Die Zahl der Asylgesuche türkischer Staatsangehöriger nahm 2023 europaweit deutlich zu, in der Schweiz um über 40 Prozent. Das entspricht 2000 Gesuchen, mehr als noch 2022. Krieg herrscht in der Türkei nicht – warum kommen dennoch so viele Menschen aus der Türkei?

Problematische Menschenrechtslage

Der Grund liegt offenbar daran, dass Präsident Recep Tayyip Erdogan (69) die Schraube angezogen hat. «Seit dem gescheiterten Putschversuch im Juli 2016 hat sich die Menschenrechtslage in der Türkei bezüglich der Ausübung politischer Rechte und der freien Meinungsäusserung kontinuierlich verschlechtert», sagt etwa das Staatssekretariat für Migration (SEM) auf Anfrage.

Das türkische Justizsystem genüge rechtsstaatlichen Prinzipien oftmals nicht, vor allem wenn es sich um politische Strafverfahren handele.
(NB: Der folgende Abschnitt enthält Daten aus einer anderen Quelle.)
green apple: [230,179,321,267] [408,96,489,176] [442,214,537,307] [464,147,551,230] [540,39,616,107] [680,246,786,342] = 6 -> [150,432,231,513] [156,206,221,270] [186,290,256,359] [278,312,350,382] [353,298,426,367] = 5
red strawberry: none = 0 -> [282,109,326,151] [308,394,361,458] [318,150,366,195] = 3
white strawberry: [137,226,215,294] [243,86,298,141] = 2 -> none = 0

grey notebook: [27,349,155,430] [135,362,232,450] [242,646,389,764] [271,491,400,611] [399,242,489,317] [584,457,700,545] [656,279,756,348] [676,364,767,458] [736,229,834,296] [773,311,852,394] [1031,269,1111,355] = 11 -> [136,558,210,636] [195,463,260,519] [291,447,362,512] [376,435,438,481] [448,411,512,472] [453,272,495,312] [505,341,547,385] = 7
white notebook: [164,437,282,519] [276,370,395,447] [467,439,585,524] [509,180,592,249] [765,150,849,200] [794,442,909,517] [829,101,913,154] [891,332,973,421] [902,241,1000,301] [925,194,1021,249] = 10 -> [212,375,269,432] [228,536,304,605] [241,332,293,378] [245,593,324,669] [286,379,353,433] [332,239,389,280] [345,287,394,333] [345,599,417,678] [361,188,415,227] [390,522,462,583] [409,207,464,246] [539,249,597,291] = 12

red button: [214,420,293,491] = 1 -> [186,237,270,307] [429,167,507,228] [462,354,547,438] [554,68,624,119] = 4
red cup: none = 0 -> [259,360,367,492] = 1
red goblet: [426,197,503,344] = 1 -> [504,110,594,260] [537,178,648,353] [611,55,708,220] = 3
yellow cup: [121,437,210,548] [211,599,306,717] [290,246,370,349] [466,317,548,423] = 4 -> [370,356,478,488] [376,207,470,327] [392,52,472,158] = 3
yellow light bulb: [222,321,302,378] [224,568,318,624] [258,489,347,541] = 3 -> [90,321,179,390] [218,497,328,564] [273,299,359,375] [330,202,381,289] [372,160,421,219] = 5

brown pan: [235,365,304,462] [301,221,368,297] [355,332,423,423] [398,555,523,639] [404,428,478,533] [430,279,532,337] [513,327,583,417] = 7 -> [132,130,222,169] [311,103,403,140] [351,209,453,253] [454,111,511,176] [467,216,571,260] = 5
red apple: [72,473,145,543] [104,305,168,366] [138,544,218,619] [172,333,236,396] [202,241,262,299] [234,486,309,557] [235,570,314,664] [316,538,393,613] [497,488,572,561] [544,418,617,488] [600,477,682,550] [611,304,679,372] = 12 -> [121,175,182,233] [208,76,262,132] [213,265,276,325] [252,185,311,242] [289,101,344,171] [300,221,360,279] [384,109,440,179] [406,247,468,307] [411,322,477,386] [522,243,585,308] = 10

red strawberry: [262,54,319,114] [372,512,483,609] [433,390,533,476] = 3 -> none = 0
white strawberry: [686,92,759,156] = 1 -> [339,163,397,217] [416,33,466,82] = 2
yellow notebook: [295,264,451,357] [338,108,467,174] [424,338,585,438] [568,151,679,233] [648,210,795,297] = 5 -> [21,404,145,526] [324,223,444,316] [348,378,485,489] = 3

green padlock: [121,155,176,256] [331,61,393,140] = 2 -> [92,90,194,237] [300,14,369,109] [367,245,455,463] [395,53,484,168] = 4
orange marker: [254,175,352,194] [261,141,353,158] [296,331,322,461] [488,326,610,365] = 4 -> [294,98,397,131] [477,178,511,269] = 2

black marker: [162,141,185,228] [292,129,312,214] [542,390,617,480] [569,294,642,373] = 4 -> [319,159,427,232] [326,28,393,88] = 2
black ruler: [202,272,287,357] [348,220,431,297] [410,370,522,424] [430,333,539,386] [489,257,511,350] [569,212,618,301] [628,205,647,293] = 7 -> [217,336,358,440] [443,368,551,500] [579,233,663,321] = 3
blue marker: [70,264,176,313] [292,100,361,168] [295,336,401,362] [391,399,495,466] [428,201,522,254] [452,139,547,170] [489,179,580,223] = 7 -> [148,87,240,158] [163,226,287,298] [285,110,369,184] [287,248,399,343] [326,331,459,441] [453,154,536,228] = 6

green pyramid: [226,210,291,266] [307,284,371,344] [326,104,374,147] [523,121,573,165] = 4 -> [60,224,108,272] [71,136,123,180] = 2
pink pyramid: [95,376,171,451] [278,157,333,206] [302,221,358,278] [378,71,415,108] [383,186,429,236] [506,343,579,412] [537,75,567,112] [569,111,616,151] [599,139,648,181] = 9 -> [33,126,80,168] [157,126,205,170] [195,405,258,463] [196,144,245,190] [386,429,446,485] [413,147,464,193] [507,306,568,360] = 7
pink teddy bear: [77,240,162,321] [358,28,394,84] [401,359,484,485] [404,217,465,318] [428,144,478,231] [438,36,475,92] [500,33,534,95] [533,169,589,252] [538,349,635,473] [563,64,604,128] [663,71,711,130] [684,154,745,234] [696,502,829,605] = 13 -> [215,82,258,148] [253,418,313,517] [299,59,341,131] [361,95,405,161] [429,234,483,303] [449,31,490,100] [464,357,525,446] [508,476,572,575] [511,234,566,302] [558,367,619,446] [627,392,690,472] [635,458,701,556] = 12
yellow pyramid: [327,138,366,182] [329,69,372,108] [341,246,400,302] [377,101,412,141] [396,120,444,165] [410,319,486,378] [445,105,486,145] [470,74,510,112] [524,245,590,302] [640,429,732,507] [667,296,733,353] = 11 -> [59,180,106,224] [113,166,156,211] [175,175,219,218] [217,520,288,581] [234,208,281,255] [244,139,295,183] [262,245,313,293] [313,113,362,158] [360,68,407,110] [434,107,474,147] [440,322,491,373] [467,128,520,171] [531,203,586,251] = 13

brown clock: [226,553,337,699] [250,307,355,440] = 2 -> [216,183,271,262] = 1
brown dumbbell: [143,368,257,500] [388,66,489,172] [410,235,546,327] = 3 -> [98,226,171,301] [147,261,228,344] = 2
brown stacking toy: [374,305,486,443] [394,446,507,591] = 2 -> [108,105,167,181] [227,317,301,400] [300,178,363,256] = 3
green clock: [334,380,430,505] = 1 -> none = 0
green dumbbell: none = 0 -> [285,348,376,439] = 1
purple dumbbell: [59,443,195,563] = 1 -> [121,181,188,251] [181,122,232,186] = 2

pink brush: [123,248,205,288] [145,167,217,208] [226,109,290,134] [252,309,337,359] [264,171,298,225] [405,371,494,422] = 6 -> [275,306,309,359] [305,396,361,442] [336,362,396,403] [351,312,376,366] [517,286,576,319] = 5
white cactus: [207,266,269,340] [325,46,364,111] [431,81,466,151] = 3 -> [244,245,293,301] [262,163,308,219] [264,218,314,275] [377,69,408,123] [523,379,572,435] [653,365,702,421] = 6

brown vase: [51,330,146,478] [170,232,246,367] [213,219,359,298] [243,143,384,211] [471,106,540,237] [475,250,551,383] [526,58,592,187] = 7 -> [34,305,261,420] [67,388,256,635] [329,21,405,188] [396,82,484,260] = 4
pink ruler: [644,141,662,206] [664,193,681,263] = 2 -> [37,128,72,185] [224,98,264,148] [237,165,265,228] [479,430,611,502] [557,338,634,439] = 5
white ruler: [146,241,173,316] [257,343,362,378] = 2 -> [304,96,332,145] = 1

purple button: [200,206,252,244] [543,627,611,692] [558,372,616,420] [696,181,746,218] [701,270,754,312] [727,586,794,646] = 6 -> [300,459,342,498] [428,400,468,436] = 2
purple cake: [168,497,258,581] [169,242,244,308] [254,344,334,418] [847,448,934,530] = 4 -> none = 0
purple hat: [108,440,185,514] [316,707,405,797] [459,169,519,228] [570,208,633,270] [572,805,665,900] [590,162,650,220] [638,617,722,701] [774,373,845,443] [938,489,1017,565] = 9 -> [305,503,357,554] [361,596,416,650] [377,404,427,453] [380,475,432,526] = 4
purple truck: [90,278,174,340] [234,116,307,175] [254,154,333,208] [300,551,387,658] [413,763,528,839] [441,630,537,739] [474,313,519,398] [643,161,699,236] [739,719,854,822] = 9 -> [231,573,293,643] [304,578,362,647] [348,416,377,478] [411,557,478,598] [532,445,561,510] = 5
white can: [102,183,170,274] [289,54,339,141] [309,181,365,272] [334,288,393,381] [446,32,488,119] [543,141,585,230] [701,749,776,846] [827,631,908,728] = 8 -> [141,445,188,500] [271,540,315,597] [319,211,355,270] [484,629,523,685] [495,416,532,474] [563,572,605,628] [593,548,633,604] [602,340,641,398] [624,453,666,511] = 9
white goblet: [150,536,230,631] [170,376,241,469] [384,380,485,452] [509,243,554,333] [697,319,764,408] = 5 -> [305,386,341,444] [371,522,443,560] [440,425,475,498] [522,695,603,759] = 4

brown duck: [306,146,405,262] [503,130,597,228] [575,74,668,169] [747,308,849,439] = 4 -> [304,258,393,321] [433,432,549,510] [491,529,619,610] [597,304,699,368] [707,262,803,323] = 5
Anhänger der hinter dem Putsch vermuteten Gülen-Bewegung, Oppositionelle und Kritiker von Präsident Erdogan «erleiden einen hohen asylrelevanten Verfolgungsdruck», teilt eine SEM-Sprecherin auf Anfrage mit.

Ähnlich sieht die Flüchtlingshilfe die Situation. «Die Menschenrechtslage in der Türkei ist weiterhin problematisch. Immer mehr Menschen sehen sich gezwungen, vor der autoritären und repressiven Regierung zu fliehen», sagt Sprecher Lionel Walter zu Blick. Der Anstieg entspreche somit einem Trend, der bereits in den letzten Jahren zu beobachten sei.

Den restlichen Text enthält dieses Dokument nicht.